Stephan has a strong partner in San Diego Police Chief David Nisleit, who hails from a law-enforcement family: his father was a cop, and his son is a cop, too. Nisleit worked his way up from patrol to specialized units, including robbery, gangs, and homicides; sex crimes; internal affairs; homeless outreach; and SWAT. Nisleit supports a diverse and qualified police force, but he does not call his officers corrupt or racist. Nisleit calls out gangs for inflicting violence rather than labeling them misunderstood youths. The San Diego police department maintains a homeless-outreach team to procure services for the homeless, but it does not permit them to harass citizens. In September, the city removed a homeless encampment; homelessness, though still a problem, is far less common here than in other major California cities.
The final piece of the trio is the mayor. From 2014 through the end of 2020, Republican Kevin Faulconer held that office, compiling a fiscally conservative, socially moderate record. On law enforcement, he mostly stayed out of the way and allowed the district attorney and police chief—the experts in public safety—to do their jobs. San Diego recently elected a new mayor, Democrat Todd Gloria, a third-generation San Diegan who ran on a progressive platform but so far has left the police and prosecutors alone. It may be enough for a mayor not to interfere with law enforcement to keep a city safe, as long as a strong prosecutor and police chief are on the job.

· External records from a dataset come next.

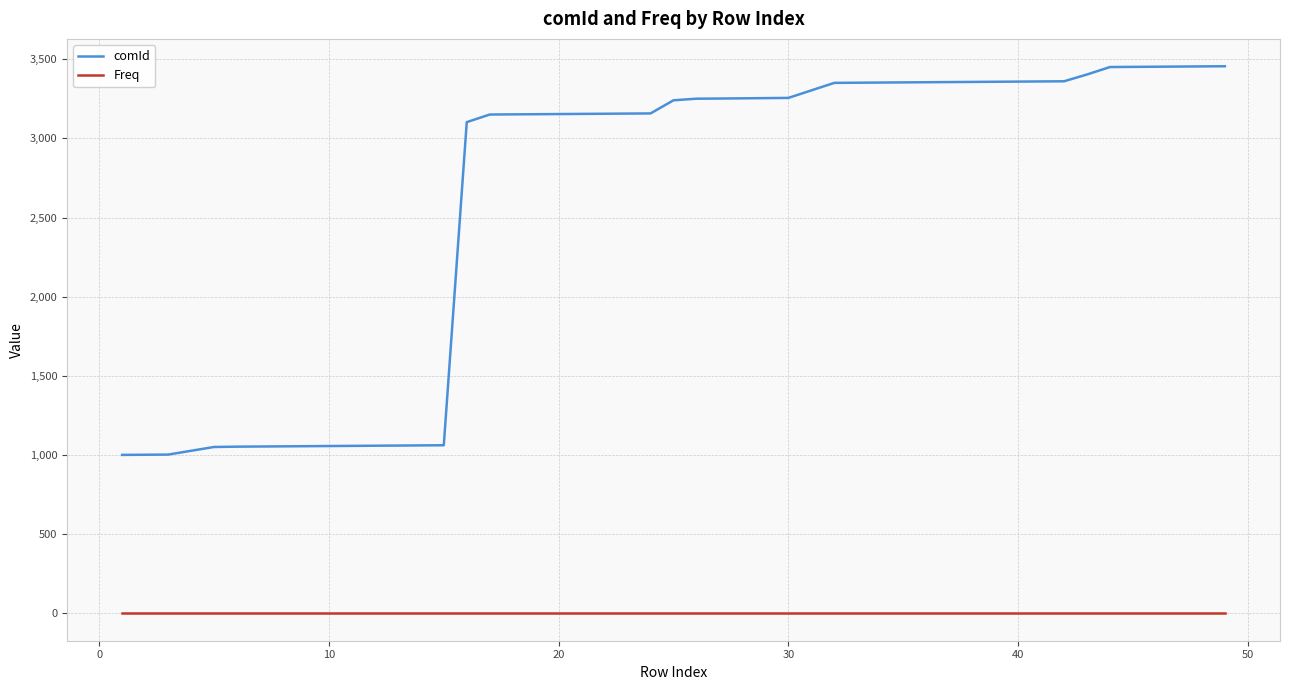

What is the maximum value shown in the chart?

3456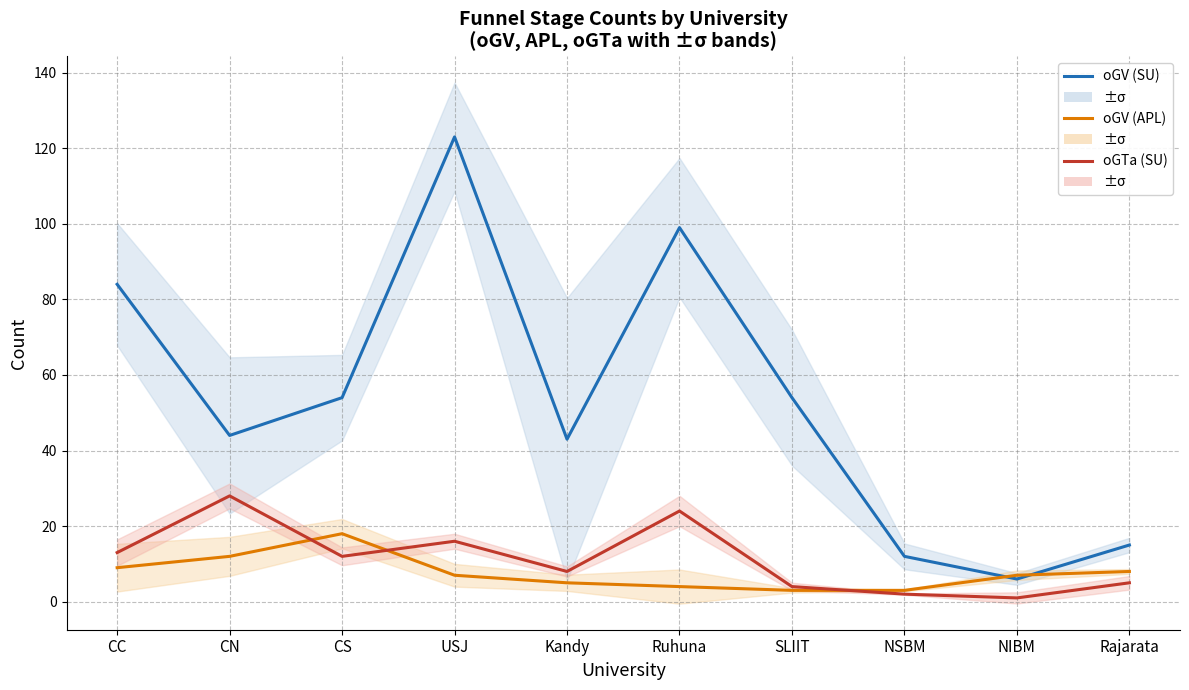

What is the difference between the second highest and second lowest values in the oGTa (SU) series?

22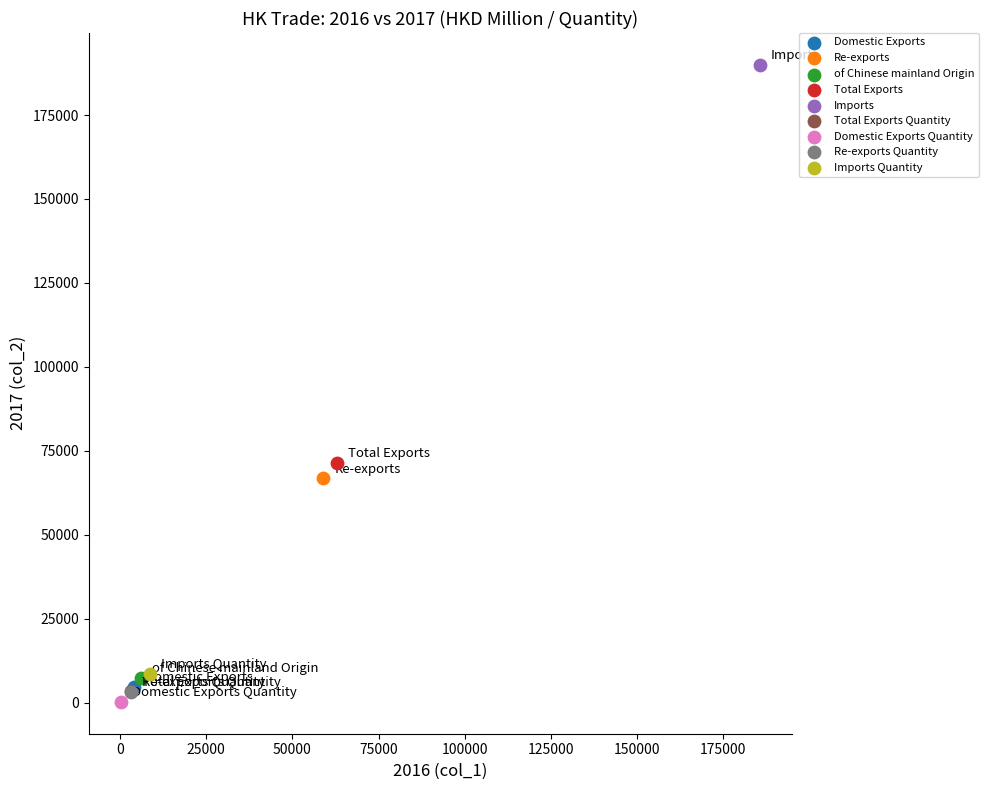

What are all the series names shown in the legend?

Domestic Exports, Re-exports, of Chinese mainland Origin, Total Exports, Imports, Total Exports Quantity, Domestic Exports Quantity, Re-exports Quantity, Imports Quantity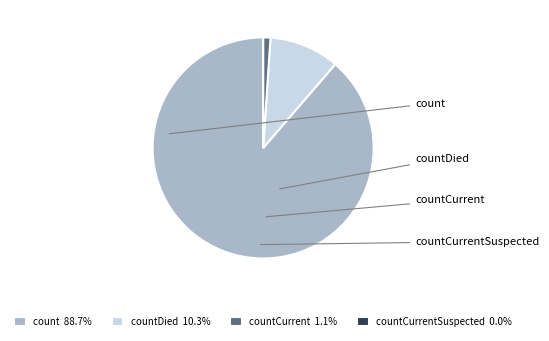

How many slices are in this pie chart?

4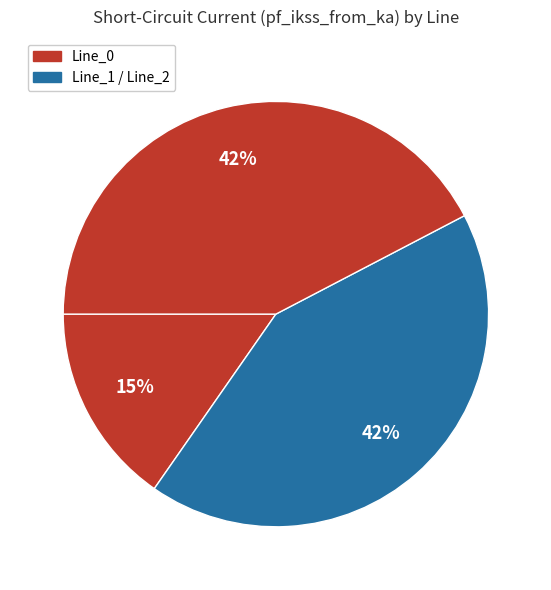

How many slices are in this pie chart?

3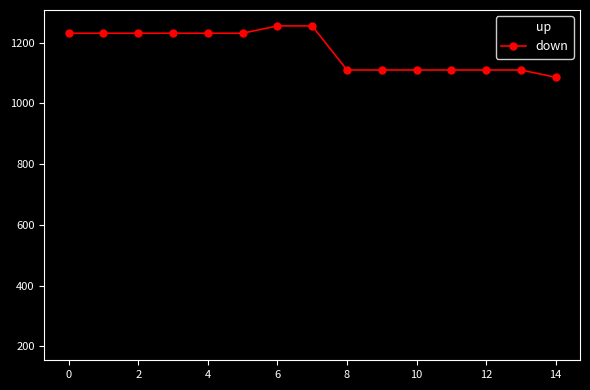

True or false: down and up cross at least once.

False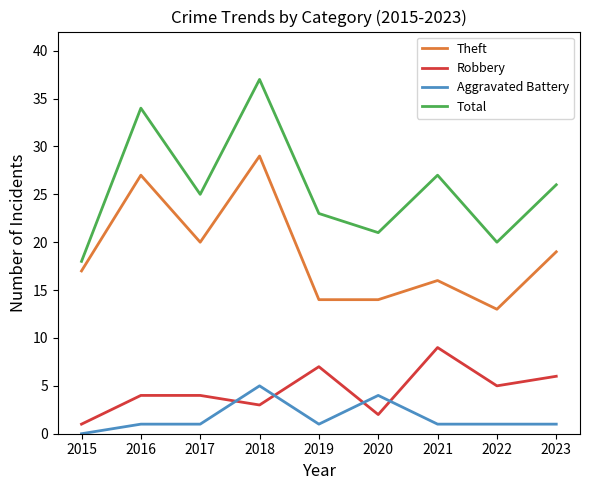

Which series has the widest spread of values?

Total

San Diego is not perfect; it still deals with crime and homelessness, and it has not been immune from nationwide trends. But it stands out as a big city in the United States that has not given over to disorder. A sensible alignment between the chief prosecutor, the chief of police, and the mayor is often the right prescription for a safe community. New York in the 2000s was one such example. San Diego’s district attorney, police chief, and mayor should be lauded for keeping their citizens safe. And San Diego’s citizens should be congratulated for picking strong leaders who have kept their city a great place to live, work, and raise a family.